Can you retype every line of the records below without changing anything?

DATA TO USE.
● ● ● ●

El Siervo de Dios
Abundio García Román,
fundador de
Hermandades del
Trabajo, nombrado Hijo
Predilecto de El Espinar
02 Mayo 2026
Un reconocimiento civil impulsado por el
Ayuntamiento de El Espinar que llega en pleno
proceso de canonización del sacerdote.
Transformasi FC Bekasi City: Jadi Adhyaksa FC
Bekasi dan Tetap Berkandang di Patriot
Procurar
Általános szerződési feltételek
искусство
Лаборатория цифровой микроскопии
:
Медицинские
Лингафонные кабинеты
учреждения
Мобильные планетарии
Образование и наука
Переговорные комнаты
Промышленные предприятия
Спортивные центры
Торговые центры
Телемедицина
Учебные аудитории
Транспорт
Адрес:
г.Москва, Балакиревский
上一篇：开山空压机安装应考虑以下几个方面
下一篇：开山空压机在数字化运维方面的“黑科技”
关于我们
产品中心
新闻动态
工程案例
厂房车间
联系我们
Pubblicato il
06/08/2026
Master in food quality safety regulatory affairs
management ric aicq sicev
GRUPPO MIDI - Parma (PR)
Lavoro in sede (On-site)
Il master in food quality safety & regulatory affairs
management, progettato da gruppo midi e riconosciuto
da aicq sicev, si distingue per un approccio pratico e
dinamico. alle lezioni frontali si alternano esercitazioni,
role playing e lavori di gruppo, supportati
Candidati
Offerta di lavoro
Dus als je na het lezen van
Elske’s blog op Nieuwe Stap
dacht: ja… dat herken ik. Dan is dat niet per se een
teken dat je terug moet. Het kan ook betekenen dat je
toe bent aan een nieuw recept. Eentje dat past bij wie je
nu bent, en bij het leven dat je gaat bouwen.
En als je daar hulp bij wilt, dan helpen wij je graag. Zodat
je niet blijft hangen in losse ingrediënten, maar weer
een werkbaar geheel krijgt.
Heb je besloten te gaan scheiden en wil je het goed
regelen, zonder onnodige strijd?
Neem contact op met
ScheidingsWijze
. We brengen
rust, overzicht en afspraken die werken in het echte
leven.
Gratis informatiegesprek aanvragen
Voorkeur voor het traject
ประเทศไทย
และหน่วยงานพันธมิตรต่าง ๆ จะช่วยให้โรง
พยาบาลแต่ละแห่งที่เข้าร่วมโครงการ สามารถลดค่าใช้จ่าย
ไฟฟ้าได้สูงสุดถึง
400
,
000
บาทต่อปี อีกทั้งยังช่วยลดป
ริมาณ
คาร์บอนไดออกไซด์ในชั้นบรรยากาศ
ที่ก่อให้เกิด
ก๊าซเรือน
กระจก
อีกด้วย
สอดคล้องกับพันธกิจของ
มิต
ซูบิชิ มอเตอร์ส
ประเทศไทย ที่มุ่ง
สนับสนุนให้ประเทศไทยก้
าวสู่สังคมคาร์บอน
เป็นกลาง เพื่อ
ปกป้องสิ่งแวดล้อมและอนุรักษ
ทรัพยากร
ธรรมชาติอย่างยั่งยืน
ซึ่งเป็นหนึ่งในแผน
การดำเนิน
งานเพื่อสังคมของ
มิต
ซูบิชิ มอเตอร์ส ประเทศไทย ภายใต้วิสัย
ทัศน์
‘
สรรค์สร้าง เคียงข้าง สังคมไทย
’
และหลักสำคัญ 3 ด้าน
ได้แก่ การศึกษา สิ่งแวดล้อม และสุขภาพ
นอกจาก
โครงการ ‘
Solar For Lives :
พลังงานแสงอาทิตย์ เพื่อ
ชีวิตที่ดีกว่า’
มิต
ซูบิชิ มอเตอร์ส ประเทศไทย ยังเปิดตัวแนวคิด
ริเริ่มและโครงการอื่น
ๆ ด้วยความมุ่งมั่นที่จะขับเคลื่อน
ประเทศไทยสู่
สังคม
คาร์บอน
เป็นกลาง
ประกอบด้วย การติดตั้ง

● ● ● ●

RESPONSE TO THE EXERCISE.
El Siervo de Dios
Abundio García Román,
fundador de
Hermandades del
Trabajo, nombrado Hijo
Predilecto de El Espinar
02 Mayo 2026
Un reconocimiento civil impulsado por el
Ayuntamiento de El Espinar que llega en pleno
proceso de canonización del sacerdote.
Transformasi FC Bekasi City: Jadi Adhyaksa FC
Bekasi dan Tetap Berkandang di Patriot
Procurar
Általános szerződési feltételek
искусство
Лаборатория цифровой микроскопии
:
Медицинские
Лингафонные кабинеты
учреждения
Мобильные планетарии
Образование и наука
Переговорные комнаты
Промышленные предприятия
Спортивные центры
Торговые центры
Телемедицина
Учебные аудитории
Транспорт
Адрес:
г.Москва, Балакиревский
上一篇：开山空压机安装应考虑以下几个方面
下一篇：开山空压机在数字化运维方面的“黑科技”
关于我们
产品中心
新闻动态
工程案例
厂房车间
联系我们
Pubblicato il
06/08/2026
Master in food quality safety regulatory affairs
management ric aicq sicev
GRUPPO MIDI - Parma (PR)
Lavoro in sede (On-site)
Il master in food quality safety & regulatory affairs
management, progettato da gruppo midi e riconosciuto
da aicq sicev, si distingue per un approccio pratico e
dinamico. alle lezioni frontali si alternano esercitazioni,
role playing e lavori di gruppo, supportati
Candidati
Offerta di lavoro
Dus als je na het lezen van
Elske’s blog op Nieuwe Stap
dacht: ja… dat herken ik. Dan is dat niet per se een
teken dat je terug moet. Het kan ook betekenen dat je
toe bent aan een nieuw recept. Eentje dat past bij wie je
nu bent, en bij het leven dat je gaat bouwen.
En als je daar hulp bij wilt, dan helpen wij je graag. Zodat
je niet blijft hangen in losse ingrediënten, maar weer
een werkbaar geheel krijgt.
Heb je besloten te gaan scheiden en wil je het goed
regelen, zonder onnodige strijd?
Neem contact op met
ScheidingsWijze
. We brengen
rust, overzicht en afspraken die werken in het echte
leven.
Gratis informatiegesprek aanvragen
Voorkeur voor het traject
ประเทศไทย
และหน่วยงานพันธมิตรต่าง ๆ จะช่วยให้โรง
พยาบาลแต่ละแห่งที่เข้าร่วมโครงการ สามารถลดค่าใช้จ่าย
ไฟฟ้าได้สูงสุดถึง
400
,
000
บาทต่อปี อีกทั้งยังช่วยลดป
ริมาณ
คาร์บอนไดออกไซด์ในชั้นบรรยากาศ
ที่ก่อให้เกิด
ก๊าซเรือน
กระจก
อีกด้วย
สอดคล้องกับพันธกิจของ
มิต
ซูบิชิ มอเตอร์ส
ประเทศไทย ที่มุ่ง
สนับสนุนให้ประเทศไทยก้
าวสู่สังคมคาร์บอน
เป็นกลาง เพื่อ
ปกป้องสิ่งแวดล้อมและอนุรักษ
ทรัพยากร
ธรรมชาติอย่างยั่งยืน
ซึ่งเป็นหนึ่งในแผน
การดำเนิน
งานเพื่อสังคมของ
มิต
ซูบิชิ มอเตอร์ส ประเทศไทย ภายใต้วิสัย
ทัศน์
‘
สรรค์สร้าง เคียงข้าง สังคมไทย
’
และหลักสำคัญ 3 ด้าน
ได้แก่ การศึกษา สิ่งแวดล้อม และสุขภาพ
นอกจาก
โครงการ ‘
Solar For Lives :
พลังงานแสงอาทิตย์ เพื่อ
ชีวิตที่ดีกว่า’
มิต
ซูบิชิ มอเตอร์ส ประเทศไทย ยังเปิดตัวแนวคิด
ริเริ่มและโครงการอื่น
ๆ ด้วยความมุ่งมั่นที่จะขับเคลื่อน
ประเทศไทยสู่
สังคม
คาร์บอน
เป็นกลาง
ประกอบด้วย การติดตั้ง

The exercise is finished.